Juvenile Pubic Symphysiodesis: This procedure is performed on very young puppies (ideally younger than 18 weeks) who show very early signs of hip dysplasia as confirmed by specially-positioned radiographs. JPS is intended to alter the shape of the pelvis and stop the growth of the pubis (a part of the pelvis). This should decrease joint laxity by allowing better coverage of the ball portion of the joint and allow the hips to develop more normally as the puppy grows. JPS is a fairly minor procedure that only requires a short hospital stay (some dogs can go home the same day).

Pelvic Osteotomy: Double or triple pelvic osteotomy (DPO/TPO) surgery is an option for younger dogs with hip dysplasia but no arthritis. During a DPO or TPO, the pelvic bone is cut in two to three places. The surgeon rotates the segments of the pelvis and may secure them with plates and screws. The result is a better ball-in-socket fit, decreasing hip laxity. If hip laxity is severe, this is likely not the best surgical option.

Femoral Head Ostectomy: During an FHO, the surgeon removes the head of the femur, including the ball portion of the hip joint so that there is no longer painful movement of the abnormal joint. The FHO leaves no joint at the hip; instead, it is designed to allow the muscles in that area to adapt and support the leg.

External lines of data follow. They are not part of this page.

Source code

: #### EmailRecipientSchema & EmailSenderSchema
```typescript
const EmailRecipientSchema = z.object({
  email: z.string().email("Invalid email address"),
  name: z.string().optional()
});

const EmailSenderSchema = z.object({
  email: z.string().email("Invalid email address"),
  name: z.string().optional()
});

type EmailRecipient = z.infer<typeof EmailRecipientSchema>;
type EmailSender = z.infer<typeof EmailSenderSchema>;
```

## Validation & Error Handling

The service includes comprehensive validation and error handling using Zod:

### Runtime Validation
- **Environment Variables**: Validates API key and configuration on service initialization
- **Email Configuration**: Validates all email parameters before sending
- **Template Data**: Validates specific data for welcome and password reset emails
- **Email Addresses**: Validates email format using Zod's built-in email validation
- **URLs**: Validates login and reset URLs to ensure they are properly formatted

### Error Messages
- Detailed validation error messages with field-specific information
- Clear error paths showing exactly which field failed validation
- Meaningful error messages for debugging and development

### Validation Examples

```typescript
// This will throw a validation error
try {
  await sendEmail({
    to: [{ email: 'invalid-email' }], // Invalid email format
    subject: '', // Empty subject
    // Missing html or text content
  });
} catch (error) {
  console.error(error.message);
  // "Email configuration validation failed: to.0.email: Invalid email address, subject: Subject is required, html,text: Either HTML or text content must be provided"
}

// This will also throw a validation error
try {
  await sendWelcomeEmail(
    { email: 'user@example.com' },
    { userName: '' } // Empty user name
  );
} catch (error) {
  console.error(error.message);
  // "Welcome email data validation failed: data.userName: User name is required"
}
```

During recovery, the muscles in the hip area change the way the leg and pelvis function during movement. The FHO will not result in a completely normal hip function, but it will greatly reduce the pain caused by hip dysplasia. However, FHO is generally not recommended for larger dogs due to the fact that there is no longer an actual joint. Increased weight makes it more difficult for the muscles in that area to form the support needed without a hip joint.

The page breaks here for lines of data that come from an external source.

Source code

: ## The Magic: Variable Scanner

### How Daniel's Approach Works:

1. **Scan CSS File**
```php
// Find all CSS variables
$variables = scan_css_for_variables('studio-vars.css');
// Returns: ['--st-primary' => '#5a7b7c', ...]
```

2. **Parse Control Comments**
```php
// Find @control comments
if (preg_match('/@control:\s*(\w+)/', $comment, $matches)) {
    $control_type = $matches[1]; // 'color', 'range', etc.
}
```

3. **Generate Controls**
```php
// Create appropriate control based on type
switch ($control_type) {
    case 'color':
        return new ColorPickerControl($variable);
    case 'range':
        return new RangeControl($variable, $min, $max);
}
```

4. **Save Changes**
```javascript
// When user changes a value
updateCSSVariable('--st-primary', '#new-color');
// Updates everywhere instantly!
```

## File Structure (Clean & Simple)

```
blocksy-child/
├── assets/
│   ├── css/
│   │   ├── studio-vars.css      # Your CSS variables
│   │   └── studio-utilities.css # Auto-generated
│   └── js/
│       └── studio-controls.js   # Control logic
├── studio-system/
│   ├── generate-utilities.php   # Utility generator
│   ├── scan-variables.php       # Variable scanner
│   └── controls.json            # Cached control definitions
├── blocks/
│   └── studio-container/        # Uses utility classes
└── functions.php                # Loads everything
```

Total Hip Replacement: THR is a major surgery that involves removing the deformed ball and socket and replacing it with implants (made from metal and plastic). The implants are designed to fit just like a normally functioning hip and generally allow full range of motion. Successful THR surgery cures hip dysplasia, eliminating hip pain and allowing the hip joint to function normally. THR cannot be performed on younger dogs as they are still developing. If you have a young dog and your surgeon recommends THR, your dog will be medically managed until he is mature enough for the surgical procedure. Because THR is such a major surgically procedure, it is usually only recommended for the most severe cases.

After Your Dog's Hip Surgery

Your dog will need to recover after surgery so he can heal properly and regain the best function possible. Recovery time depends on the type of surgery done and your dog's individual rate of healing. Exercise restriction will be required, but your dog will also need to move the hips in a controlled manner. Physical therapy is an important part of the recovery process, whether you do it at home with instructions from your vet, or you take your dog to a canine rehabilitation practitioner.

Which Option is Right For Your Dog?

Talk to your veterinarian or veterinary surgeon about the expected risks, recovery times, success rates and expense of the recommended options so you can make an informed decision. When in doubt, consider seeking a second opinion. Surgery is a serious step which one should not take lightly. Consider all factors before jumping in. You dog will thank you for it.